STATED TASK A: In the records, print exactly as they appear the lines from the one containing "Rendered at 1654 by 1241 pixels." through the one containing "picture [133, 214, 1542, 1210]", with both of those lines included.

TEXT SEGMENT:
Surely you realize that you have constructed a logical argument around the conclusion that you wished to make? You can make life choices that best align with your principles and do your part to make a difference.
With reducing animal suffering, there’s is veganism on one end of the scale. It seems that you lean somewhere towards the opposite end by making no attempt to resolve this whatsoever. Vegetarianism and pescatarianism exist somewhere in the middle.
I don’t really understand. It’s not a position I hold so it’s not a conclusion I wish to make. If you believe killing animals for meat is a violation of a fundamental right, it’s also a violation of that right to use other animal products.
I find endorsement for more restrictive diets for environmental or utilitarian(reduce animal suffering) reasons to be fine. If, however, you believe that eating meat is murder because animals have a right to live, it’s disingenuous not to be vegan.
animals are killed all the time out of convenience or by accident or for profit. it’s so common that i think a justification must be made that it is immoral.
They are sentient beings, killing them without need is immoral since it’s causing pain for the sake of it.
I don’t think it’s wrong to kill an animal for sustenance but it should be done in the most humane way possible and factory farming is the complete opposite of that.
Just because they’re incapable of being moral agents, i.e. capable of understanding why murder is wrong, doesn’t make it OK to murder them. A toddler would happily push you off a cliff, but that doesn’t give you the right to push toddlers off cliffs.
I agree in part: you cannot create an egg laying operation without culling male chicks. That’s why factory farming of eggs should not exist. There’s a huge difference between someone having a few hens and roosters that happily live on their farm and a factory farming operation. One is providing a safe home for animals and receiving food in return; the other is exploitation.

STATED TASK B: Continue the discussion about the ethics of eating meat and veganism from where it stops.

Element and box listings

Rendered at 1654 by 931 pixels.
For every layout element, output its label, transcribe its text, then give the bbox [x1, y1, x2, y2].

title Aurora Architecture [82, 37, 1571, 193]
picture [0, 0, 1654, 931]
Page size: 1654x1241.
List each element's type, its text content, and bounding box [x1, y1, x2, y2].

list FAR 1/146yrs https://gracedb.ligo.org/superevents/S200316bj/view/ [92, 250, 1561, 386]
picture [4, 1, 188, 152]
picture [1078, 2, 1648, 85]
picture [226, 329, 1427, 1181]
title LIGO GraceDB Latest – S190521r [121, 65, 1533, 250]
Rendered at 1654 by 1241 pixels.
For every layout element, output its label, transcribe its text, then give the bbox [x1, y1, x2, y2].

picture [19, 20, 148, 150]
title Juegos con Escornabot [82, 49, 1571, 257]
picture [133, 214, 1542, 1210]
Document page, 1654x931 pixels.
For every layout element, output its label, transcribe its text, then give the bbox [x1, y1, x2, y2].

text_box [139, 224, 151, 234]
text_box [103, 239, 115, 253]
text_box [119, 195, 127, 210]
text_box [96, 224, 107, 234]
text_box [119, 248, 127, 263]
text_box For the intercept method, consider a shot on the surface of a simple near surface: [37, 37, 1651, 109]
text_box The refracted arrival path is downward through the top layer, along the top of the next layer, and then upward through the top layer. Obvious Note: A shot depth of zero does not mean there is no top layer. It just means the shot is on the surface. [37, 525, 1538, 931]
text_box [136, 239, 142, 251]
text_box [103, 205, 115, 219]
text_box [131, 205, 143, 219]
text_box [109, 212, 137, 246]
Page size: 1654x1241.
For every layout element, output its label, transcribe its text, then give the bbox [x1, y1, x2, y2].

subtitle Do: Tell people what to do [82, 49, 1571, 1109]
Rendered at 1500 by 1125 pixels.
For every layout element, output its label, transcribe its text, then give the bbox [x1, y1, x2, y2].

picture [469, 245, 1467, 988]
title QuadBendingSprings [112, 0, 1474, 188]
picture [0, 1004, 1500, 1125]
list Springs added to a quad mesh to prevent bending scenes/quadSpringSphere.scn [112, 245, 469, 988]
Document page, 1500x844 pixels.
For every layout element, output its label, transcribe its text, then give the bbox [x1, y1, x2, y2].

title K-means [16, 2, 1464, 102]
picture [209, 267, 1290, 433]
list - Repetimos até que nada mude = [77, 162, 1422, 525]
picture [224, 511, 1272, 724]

REPLY A:
Rendered at 1654 by 1241 pixels.
For every layout element, output its label, transcribe its text, then give the bbox [x1, y1, x2, y2].

picture [19, 20, 148, 150]
title Juegos con Escornabot [82, 49, 1571, 257]
picture [133, 214, 1542, 1210]

REPLY B:
What I’m saying is, even on a small farm, you need to cull male chicks and unproductive hens to feed yourself, not even considering feeding other people. That’s how it’s always worked since the domestication of the chicken.
Most small farmers buy chicks that are already sexed for this reason.
I agree but that issue is years away while something about this can be done right now, don’t sabotage your own movement by trying to get everything done at once, it never works.
You’re right. It’s just the double standard makes me angry. We have millions of cows and chickens tortured and slaughtered every year, and the vast majority of people don’t care. Yet dogs are seen as companion animals and not a source of food. Pigs are by far as intelligent as dogs and cats, yet everyone loves bacon.
I take back my “Shut up”. But I stand by everything else I wrote.
What makes you think that?
Because it is factually wrong. I’m informing myself about that industry for many years now. I’m not an activist vegan (because where I live that doesn’t take place), but I follow many activists and have seen a lot of videos, so I know what’s going on.
Isn’t it torture to confine mother-sows for month on hard wooden planks in spaces they can’t move at all, laying in their feces and involuntary suffocating their own piglets.
Or breeding chickens that have to give 20-30 times more eggs than their ancestors which leads to calcium deficiency and lets their backbones break.
Clipping teeth, tails and testicles of young piglets without anesthesia?
Shipping calves around the world in container ships in every weather condition without proper food and water supply, where a lot of them die and the ones surviving getting kosher butchered in Morocco?
I could go on an on. I’ve seen some shit. So sorry for being condescending but such takes just make me angry.
the intention of torture is to inflict pain or suffering, and for the subject to know why (usually punishment, to get information). the pain is the point and it is intentional.
if the practices you’re describing caused no pain or suffering, we would still do them. the pain is incidental, not intentional.
Yeah it seems my post got deleted for speaking the truth. Some can’t handle it as it seems.
Semantics and philosophy are nice and fine but don’t make a difference for the animals suffering. In lack of a better definition let’s call it violence. And it isn’t incidental but systematic.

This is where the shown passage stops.